> Problem requirements
Leave out the lines before the one with "wall art [561,449,633,547]"; output that line and all remaining lines of the records exactly.

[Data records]

===============

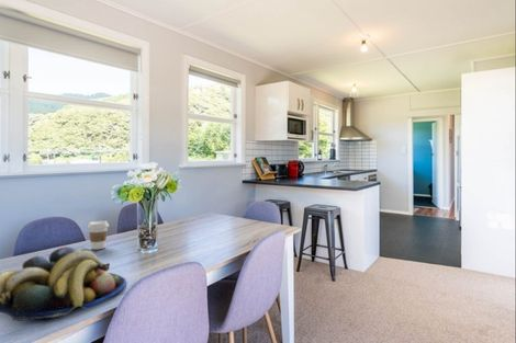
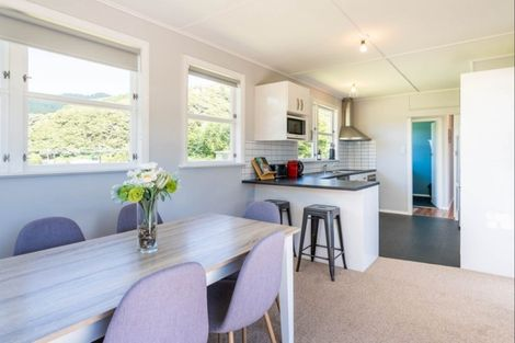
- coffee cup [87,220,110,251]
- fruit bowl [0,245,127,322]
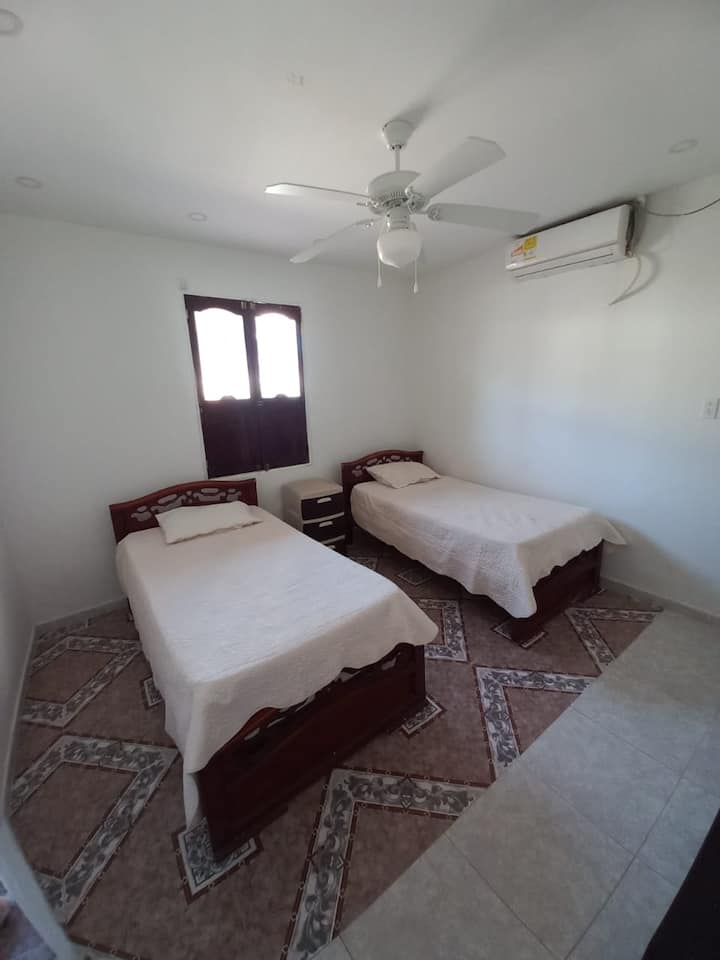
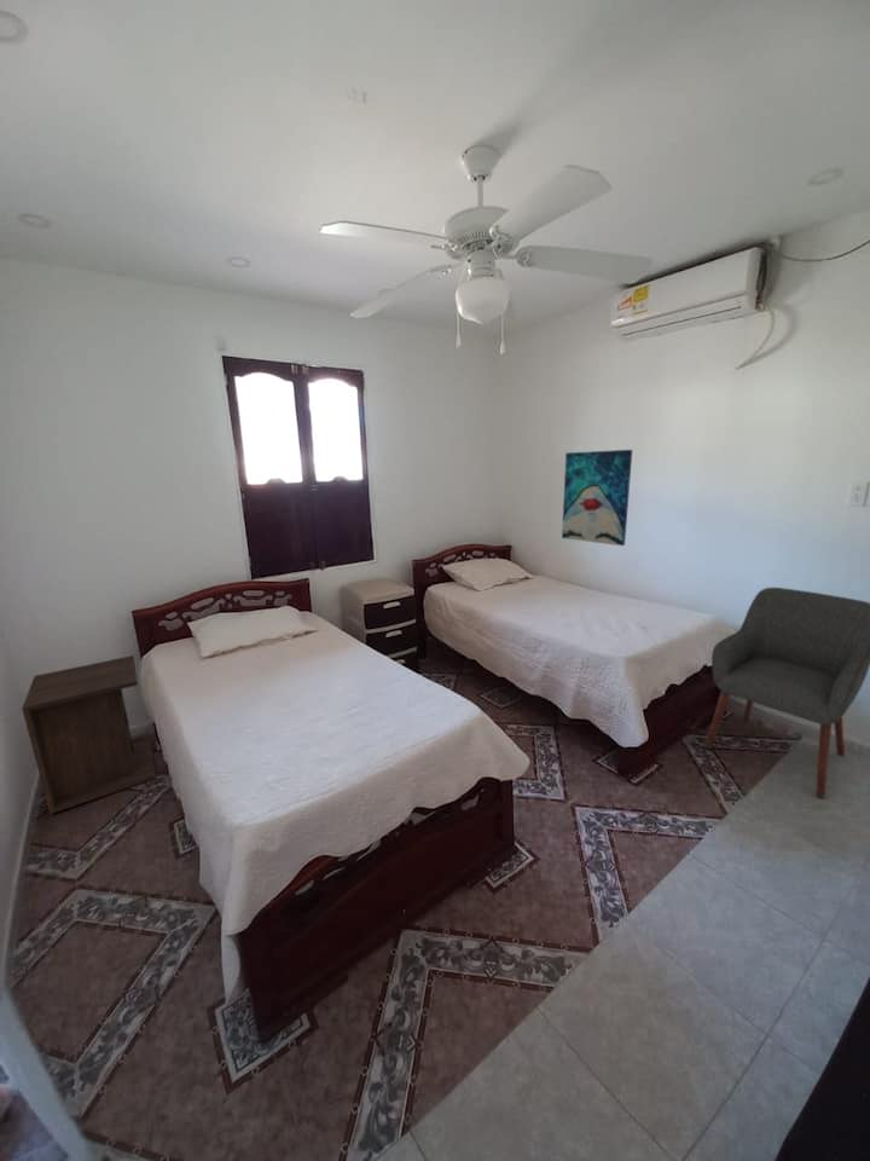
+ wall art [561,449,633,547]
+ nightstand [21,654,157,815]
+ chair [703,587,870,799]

===============

> Written solution
+ wall art [561,449,633,547]
+ nightstand [21,654,157,815]
+ chair [703,587,870,799]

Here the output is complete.